> TESTO PROPOSTO:

== == ==

L’opera di Ulrik Happy Dannenberg (Wanne-Eickel, 1963) ha i presupposti per diventare un vero e proprio esperimento estetico, a partire dalla scelta del soggetto, il dolce, che per le sue caratteristiche è ispiratore di sensazioni piacevoli, e poi ancora del materiale, la resina sintetica, capace di raggiungere una piena somiglianza col soggetto rappresentato. Ed è dalla piena aderenza alla realtà, ma al contempo dalla consapevolezza che l’oggetto rappresentato non sia, in realtà, quello originale, che inizia l’ondata di quesiti sulle sue caratteristiche. Il suo gusto sarà il medesimo? E come sarà al tatto? La somiglianza riguarda solamente l’aspetto visivo o vuole raggiungere la totale qualificazione di ciò che è stato rappresentato? Quello di Dannenberg diviene un gioco non tanto basato sulla somiglianza delle sue immagini a qualcosa di conosciuto, quanto sull’esperienza estetica totalizzante che trova nell’atto del vedere il suo punto di partenza.

== == ==

> DATI RIPORTATI:
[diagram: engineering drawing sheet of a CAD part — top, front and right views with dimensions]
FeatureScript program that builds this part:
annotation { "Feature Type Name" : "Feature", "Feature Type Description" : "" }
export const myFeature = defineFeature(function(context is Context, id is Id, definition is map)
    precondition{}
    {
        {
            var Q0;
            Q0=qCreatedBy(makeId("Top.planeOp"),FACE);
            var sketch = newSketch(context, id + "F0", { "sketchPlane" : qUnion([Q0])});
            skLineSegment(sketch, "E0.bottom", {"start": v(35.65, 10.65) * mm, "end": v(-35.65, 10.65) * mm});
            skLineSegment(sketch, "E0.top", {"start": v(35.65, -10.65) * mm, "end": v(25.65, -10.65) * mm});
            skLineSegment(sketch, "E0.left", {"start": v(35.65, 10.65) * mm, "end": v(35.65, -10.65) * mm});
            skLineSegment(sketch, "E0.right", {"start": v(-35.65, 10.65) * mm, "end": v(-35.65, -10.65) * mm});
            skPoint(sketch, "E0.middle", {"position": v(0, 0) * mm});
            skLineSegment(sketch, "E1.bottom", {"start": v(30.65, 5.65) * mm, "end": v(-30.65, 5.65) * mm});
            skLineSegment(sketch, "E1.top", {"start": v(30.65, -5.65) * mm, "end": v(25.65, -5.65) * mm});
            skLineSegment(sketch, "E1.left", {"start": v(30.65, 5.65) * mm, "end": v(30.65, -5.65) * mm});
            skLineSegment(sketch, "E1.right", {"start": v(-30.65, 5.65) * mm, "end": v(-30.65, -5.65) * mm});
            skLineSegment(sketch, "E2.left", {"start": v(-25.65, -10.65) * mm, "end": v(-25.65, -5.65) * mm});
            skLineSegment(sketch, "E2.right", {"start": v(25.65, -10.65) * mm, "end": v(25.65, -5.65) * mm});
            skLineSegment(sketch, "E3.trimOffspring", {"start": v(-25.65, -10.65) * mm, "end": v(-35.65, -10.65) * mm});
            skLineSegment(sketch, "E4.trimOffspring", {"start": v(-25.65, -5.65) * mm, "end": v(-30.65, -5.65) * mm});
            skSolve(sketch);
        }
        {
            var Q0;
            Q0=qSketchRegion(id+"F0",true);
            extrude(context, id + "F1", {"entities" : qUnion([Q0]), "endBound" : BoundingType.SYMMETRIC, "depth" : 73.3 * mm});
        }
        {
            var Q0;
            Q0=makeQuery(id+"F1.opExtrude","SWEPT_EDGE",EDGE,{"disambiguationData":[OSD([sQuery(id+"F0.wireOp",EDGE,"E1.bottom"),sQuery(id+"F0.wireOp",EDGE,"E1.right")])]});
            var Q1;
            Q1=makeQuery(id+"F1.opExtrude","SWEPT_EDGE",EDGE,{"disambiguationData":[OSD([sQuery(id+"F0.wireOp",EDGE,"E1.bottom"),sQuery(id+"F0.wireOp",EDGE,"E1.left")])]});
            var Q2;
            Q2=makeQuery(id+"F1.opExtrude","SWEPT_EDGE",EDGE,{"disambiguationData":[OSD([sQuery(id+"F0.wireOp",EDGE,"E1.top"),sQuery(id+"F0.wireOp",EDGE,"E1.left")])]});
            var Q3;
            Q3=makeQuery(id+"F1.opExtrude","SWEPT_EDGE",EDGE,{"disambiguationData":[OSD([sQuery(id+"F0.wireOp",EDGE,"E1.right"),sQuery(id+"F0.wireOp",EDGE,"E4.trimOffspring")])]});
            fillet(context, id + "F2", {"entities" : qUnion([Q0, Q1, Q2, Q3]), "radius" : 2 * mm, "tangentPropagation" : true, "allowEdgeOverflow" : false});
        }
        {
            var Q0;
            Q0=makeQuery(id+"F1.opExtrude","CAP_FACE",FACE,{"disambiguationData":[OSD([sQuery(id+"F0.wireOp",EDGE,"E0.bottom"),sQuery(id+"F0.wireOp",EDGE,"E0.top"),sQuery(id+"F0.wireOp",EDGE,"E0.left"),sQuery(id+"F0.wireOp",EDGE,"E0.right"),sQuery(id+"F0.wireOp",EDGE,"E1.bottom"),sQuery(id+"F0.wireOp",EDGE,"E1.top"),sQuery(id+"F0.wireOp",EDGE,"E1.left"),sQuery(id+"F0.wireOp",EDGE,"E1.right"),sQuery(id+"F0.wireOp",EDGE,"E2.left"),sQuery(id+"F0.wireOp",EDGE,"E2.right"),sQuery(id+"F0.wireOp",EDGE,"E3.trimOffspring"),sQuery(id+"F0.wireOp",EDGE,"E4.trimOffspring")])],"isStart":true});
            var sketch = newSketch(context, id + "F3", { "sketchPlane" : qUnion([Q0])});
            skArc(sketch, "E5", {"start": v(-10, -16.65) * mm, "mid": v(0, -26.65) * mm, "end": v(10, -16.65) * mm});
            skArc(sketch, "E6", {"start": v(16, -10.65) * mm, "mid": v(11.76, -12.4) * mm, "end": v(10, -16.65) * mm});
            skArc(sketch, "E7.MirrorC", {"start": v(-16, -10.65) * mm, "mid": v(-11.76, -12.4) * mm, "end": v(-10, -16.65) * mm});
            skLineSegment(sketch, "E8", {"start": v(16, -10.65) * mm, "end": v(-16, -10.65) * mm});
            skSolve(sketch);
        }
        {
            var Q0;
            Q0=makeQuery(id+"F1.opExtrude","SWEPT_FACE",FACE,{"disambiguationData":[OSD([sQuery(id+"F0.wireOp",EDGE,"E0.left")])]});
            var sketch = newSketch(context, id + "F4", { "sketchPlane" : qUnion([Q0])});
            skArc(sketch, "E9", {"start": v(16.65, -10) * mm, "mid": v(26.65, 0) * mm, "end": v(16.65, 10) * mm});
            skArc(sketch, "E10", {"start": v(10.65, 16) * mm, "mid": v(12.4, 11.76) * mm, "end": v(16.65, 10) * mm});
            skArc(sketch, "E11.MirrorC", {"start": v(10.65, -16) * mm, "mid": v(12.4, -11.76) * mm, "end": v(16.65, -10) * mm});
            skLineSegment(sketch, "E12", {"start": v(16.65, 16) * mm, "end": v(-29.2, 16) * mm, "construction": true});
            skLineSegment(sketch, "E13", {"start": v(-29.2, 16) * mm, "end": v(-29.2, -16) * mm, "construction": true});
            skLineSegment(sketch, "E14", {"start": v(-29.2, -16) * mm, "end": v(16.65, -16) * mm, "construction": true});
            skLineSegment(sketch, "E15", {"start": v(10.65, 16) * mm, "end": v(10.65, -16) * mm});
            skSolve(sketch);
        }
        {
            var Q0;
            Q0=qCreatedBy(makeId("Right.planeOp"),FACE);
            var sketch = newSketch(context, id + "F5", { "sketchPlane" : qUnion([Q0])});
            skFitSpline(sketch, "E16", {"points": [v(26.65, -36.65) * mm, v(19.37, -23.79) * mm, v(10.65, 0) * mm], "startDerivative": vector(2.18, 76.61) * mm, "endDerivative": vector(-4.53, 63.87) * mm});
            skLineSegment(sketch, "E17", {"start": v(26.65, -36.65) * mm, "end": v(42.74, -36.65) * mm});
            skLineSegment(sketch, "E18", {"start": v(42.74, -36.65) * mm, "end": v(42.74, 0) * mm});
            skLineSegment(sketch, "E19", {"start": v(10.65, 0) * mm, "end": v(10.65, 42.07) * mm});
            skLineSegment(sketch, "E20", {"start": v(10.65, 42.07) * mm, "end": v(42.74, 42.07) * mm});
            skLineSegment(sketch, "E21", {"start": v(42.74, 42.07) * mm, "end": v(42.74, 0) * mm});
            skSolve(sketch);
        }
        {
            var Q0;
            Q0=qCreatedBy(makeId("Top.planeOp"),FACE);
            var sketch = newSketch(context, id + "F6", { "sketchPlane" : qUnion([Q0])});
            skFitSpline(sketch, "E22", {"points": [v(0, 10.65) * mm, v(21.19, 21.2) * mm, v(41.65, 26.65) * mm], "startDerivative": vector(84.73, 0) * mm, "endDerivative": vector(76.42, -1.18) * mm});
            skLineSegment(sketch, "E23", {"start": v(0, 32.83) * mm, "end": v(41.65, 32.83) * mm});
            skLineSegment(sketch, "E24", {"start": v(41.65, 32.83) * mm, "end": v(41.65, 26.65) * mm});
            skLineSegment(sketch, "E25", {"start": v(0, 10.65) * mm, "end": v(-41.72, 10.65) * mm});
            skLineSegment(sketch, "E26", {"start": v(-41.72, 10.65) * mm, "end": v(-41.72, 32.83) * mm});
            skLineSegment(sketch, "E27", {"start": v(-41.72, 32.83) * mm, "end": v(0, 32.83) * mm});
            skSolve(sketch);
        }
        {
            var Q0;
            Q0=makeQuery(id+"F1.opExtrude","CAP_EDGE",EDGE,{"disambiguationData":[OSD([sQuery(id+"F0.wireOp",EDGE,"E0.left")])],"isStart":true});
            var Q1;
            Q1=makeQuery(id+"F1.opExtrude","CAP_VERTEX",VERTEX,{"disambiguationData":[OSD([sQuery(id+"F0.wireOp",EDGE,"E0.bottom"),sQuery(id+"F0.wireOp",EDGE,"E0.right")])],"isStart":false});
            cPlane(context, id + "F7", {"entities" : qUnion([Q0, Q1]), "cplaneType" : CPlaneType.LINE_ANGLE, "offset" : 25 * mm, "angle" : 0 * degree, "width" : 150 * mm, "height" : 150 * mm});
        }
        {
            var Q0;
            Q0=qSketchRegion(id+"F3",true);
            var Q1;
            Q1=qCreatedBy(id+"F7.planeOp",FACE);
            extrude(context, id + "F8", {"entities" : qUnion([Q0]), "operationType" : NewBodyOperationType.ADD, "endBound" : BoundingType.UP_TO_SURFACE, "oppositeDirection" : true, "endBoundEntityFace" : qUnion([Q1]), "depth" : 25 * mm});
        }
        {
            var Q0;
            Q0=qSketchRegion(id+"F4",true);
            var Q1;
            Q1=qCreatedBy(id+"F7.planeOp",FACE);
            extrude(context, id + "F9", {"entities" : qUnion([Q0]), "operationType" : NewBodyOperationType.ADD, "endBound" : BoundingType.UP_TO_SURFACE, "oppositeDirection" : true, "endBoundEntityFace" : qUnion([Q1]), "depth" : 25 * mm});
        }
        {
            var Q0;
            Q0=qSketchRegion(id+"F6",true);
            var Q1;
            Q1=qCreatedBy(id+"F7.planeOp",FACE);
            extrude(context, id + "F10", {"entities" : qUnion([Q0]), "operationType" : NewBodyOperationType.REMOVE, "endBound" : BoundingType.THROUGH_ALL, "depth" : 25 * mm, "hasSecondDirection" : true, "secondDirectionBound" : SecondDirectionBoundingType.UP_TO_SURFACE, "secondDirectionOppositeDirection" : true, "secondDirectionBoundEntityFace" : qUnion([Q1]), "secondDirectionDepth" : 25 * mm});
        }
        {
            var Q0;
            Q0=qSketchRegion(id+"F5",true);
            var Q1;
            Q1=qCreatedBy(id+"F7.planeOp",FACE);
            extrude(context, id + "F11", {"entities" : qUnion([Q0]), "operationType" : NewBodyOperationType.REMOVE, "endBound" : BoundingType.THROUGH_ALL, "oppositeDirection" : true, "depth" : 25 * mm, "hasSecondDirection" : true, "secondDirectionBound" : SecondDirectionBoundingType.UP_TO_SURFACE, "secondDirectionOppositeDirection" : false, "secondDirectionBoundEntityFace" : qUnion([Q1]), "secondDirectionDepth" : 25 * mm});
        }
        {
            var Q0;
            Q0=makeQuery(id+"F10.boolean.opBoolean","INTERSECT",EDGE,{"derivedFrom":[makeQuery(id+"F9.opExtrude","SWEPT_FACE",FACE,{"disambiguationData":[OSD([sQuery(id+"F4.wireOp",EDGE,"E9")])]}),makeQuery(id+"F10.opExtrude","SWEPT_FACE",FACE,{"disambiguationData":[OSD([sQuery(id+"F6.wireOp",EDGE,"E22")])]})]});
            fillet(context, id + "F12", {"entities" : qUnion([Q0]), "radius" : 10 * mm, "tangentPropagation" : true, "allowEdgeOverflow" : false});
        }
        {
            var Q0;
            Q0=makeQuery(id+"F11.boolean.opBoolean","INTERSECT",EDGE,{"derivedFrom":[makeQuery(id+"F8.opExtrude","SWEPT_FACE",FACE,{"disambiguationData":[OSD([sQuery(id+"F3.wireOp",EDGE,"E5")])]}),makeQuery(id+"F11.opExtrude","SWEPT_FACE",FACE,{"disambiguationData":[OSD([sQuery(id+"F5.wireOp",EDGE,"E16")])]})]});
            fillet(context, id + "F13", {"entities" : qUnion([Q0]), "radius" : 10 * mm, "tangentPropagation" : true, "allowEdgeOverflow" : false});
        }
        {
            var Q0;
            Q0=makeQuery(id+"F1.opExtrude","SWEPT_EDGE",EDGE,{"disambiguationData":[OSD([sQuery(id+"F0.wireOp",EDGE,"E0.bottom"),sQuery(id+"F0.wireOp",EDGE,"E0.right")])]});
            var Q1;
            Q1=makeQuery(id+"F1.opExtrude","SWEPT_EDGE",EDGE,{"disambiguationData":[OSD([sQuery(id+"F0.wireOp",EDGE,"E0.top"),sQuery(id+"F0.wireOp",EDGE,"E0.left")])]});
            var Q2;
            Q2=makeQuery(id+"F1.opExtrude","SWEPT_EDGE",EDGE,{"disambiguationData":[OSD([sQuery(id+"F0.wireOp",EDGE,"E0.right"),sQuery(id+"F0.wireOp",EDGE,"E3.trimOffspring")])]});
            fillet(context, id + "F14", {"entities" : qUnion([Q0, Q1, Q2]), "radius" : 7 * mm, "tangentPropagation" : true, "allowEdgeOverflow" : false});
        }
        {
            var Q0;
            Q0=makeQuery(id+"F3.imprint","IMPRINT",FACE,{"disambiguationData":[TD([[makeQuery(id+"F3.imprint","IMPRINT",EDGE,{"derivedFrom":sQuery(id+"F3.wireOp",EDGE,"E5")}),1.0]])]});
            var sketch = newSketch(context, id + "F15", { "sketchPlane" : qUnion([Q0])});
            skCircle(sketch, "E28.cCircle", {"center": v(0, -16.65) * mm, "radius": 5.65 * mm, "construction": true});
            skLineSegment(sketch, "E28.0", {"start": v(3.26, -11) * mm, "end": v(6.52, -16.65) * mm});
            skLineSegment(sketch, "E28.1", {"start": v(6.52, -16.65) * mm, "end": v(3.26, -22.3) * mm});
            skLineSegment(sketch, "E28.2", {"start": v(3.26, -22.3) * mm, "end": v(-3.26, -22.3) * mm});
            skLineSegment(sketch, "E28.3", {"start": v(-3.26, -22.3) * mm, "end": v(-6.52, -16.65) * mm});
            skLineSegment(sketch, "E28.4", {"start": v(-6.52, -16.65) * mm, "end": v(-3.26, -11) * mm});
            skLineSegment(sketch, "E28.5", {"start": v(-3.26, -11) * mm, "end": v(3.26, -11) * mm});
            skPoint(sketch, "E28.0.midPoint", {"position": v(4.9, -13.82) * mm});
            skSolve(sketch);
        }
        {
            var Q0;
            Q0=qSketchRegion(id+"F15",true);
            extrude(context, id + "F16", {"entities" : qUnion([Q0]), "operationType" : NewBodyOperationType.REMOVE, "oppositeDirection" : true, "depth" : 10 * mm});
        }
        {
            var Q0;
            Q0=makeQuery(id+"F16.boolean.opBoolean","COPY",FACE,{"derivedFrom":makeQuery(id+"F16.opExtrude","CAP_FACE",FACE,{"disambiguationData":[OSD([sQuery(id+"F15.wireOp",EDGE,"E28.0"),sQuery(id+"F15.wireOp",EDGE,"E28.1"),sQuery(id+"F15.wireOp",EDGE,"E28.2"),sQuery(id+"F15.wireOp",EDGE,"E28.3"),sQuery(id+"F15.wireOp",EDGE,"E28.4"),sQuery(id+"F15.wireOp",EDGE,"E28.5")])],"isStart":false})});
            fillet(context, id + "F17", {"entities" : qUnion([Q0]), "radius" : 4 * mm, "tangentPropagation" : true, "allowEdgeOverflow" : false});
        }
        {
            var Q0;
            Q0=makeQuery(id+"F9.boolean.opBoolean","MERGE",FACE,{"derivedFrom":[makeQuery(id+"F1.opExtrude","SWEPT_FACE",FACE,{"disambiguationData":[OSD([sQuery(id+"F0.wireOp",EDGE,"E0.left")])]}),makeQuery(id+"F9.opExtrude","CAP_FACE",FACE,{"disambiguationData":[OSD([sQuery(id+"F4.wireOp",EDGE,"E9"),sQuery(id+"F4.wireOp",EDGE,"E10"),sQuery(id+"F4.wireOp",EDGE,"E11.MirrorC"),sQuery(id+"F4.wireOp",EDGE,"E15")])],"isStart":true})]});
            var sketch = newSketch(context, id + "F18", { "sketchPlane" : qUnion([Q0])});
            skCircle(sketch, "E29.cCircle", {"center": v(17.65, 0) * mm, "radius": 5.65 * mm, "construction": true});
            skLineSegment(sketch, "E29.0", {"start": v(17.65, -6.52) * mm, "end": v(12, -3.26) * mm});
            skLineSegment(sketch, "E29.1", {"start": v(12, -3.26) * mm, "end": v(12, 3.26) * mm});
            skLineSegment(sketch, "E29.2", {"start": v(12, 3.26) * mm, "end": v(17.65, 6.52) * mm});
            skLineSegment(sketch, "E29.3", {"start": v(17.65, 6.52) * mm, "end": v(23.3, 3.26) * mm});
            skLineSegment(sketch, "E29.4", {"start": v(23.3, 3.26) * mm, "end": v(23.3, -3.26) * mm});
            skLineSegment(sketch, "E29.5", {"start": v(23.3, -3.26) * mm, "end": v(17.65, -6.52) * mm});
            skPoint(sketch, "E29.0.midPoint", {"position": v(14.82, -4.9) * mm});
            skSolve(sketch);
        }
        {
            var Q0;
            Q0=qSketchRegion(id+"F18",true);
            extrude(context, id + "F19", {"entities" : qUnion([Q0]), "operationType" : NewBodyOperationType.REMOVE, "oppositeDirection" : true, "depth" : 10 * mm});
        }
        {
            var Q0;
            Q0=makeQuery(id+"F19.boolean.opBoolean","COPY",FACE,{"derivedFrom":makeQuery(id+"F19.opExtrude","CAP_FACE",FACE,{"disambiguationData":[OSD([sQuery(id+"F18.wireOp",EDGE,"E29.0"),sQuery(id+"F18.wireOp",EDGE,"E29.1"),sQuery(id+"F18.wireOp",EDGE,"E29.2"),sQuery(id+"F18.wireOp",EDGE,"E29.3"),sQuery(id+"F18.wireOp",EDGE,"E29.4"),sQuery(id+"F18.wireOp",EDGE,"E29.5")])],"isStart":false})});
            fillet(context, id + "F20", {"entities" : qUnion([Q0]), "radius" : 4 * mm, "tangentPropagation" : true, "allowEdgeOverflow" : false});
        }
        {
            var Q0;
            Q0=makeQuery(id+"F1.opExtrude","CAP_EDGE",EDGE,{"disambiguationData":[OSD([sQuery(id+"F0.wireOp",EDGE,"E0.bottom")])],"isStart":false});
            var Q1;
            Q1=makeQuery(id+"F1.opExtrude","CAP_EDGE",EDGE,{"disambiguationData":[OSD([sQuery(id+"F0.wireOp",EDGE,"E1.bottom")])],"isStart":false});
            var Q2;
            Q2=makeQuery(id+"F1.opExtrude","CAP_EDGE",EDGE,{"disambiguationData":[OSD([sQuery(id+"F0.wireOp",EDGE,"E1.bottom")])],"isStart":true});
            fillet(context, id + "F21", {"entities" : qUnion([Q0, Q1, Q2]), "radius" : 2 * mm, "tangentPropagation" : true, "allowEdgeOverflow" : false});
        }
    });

== == ==

> CONSEGNA: Riporta tutte le frasi interrogative presenti nel testo sull'opera di Dannenberg, una per riga e con le stesse parole.

> RISPOSTA:
Il suo gusto sarà il medesimo?
E come sarà al tatto?
La somiglianza riguarda solamente l'aspetto visivo o vuole raggiungere la totale qualificazione di ciò che è stato rappresentato?